Designed specifically to overcome the challenges in multi-vendor environments, ONVIF’s common interfaces facilitate communication between technologies from different manufacturers and foster an interoperable system environment where system components can be used interchangeably, provided they conform to the ONVIF specification.

ONVIF has published a number of specifications and profiles for effective integration of devices and clients in the physical security industry. For video security systems, ONVIF has released Profile S for video streaming, Profile T for advanced video streaming and Profile G for storage and playback. In addition to these video profiles, ONVIF has also released Profile C for IP-based access control and Profile A for broader access control configuration. Both of these profiles support the integration between access control and video surveillance.

Additionally, our recently introduced Release Candidate for Profile M would standardize the communication of metadata for smart applications. This new proposal would further facilitate interoperability as the market continues to see an increase in the number of smart applications for security, business intelligence and IoT devices.

Export File Format

As cities and municipalities often rely on public/private partnerships with large corporate stakeholders, this often holds true in the safe city environment as well. In the event of an incident, law enforcement often request access to video footage from private camera networks that may have collected evidence of an incident they are investigating.

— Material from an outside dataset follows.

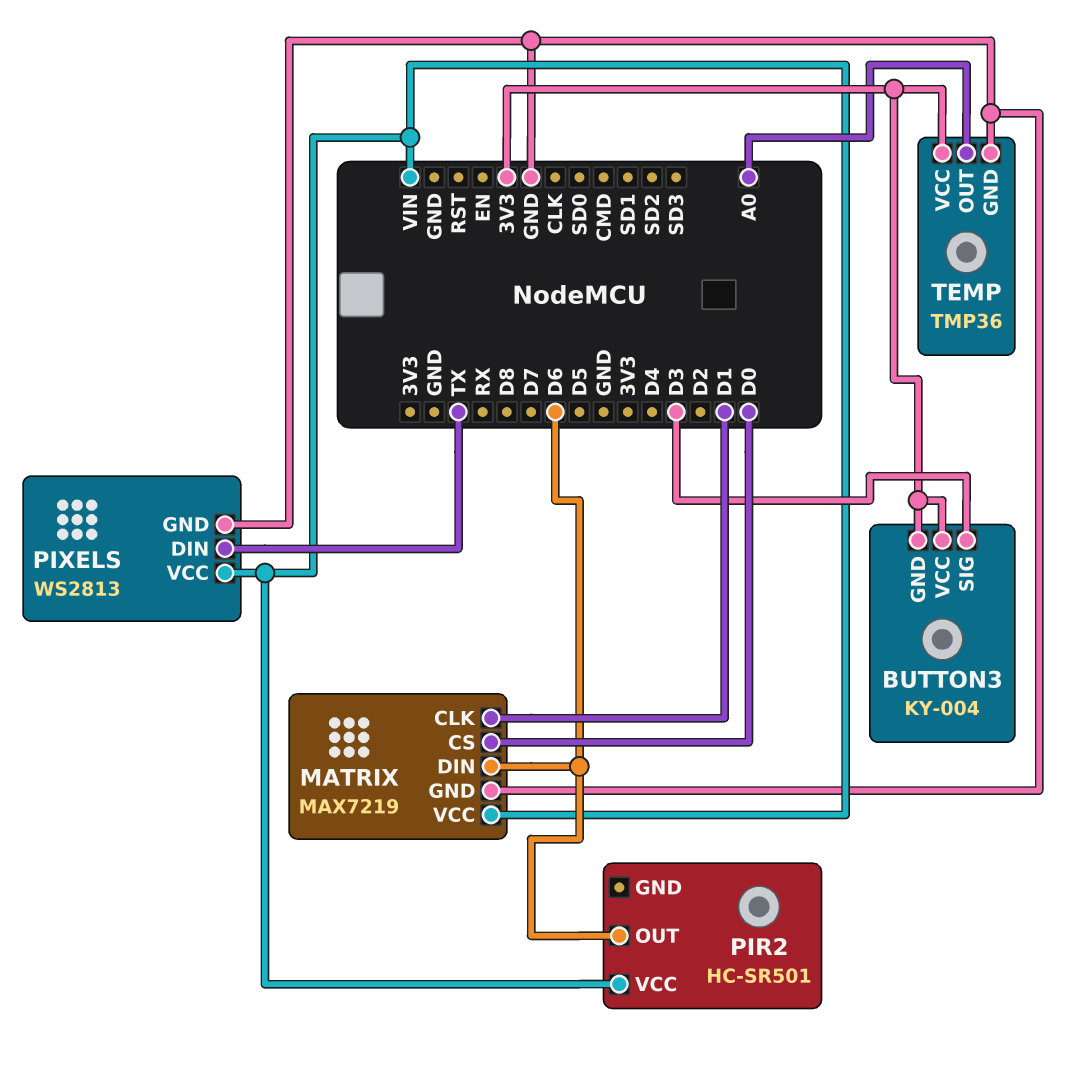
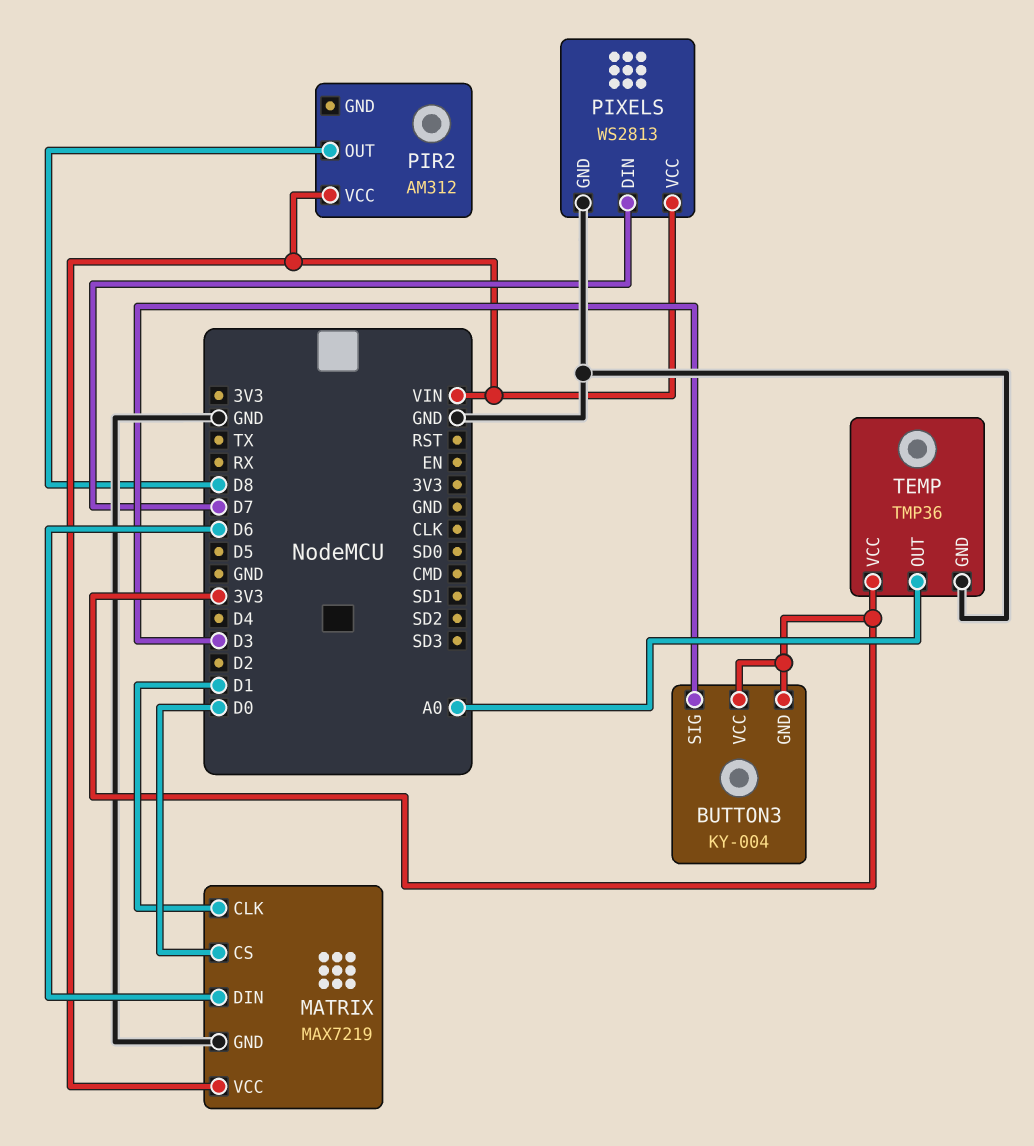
PIR2: HC-SR501 -> AM312
PIR2 pin OUT: D6 -> D8
PIXELS pin DIN: TX -> D7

To most effectively perform these investigations, the ability to playback video from different sources is especially important in responding to event types. These files are typically exported in different formats, making it difficult for law enforcement to correlate, and analyze the video data, as demonstrated by the 2013 Boston Marathon bombing, where more than 120 FBI analysts reviewed in excess of 13,000 videos before discovering key evidence in the footage.

The ONVIF Export File Format enables law enforcement as well as private users to more quickly and efficiently conduct forensic investigations using video of an incident from multiple sources.

The specification standardizes the file format and ensures a unified timestamp, which enables law enforcement the ability to accurately reconstruct a timeline of events during forensic investigation across a variety of different video sources. Export File Format also detects modifications to individual pieces of footage and preserves the digital authenticity of the footage with multiple signers, for example the video surveillance operator exporting the footage as well as the investigating officer.

Having a standard approach, often a challenge in multi-vendor environments, will increase the efficiency of the process. The export file format specification from ONVIF has been adopted for use by U.S federal law enforcement and also by the International Electrotechnical Commission as a global standard for video export and playback.

ONVIF specifications and profiles make it possible not only to integrate devices in multi-vendor video security system deployments in safe city environments but offer an effective common export file format that can streamline post-event investigations where authorities are trying to react as fast as possible.

The push toward smarter, safer cities will continue to grow, as will the need for greater interoperability as municipalities seek to deploy new solutions to meet new challenges. With standardized approaches, cities can leverage the individual capabilities of many different standalone but interoperable solutions to create a solution that meets their own unique needs.


Leo Levit is Chairman of the ONVIF Steering Committee.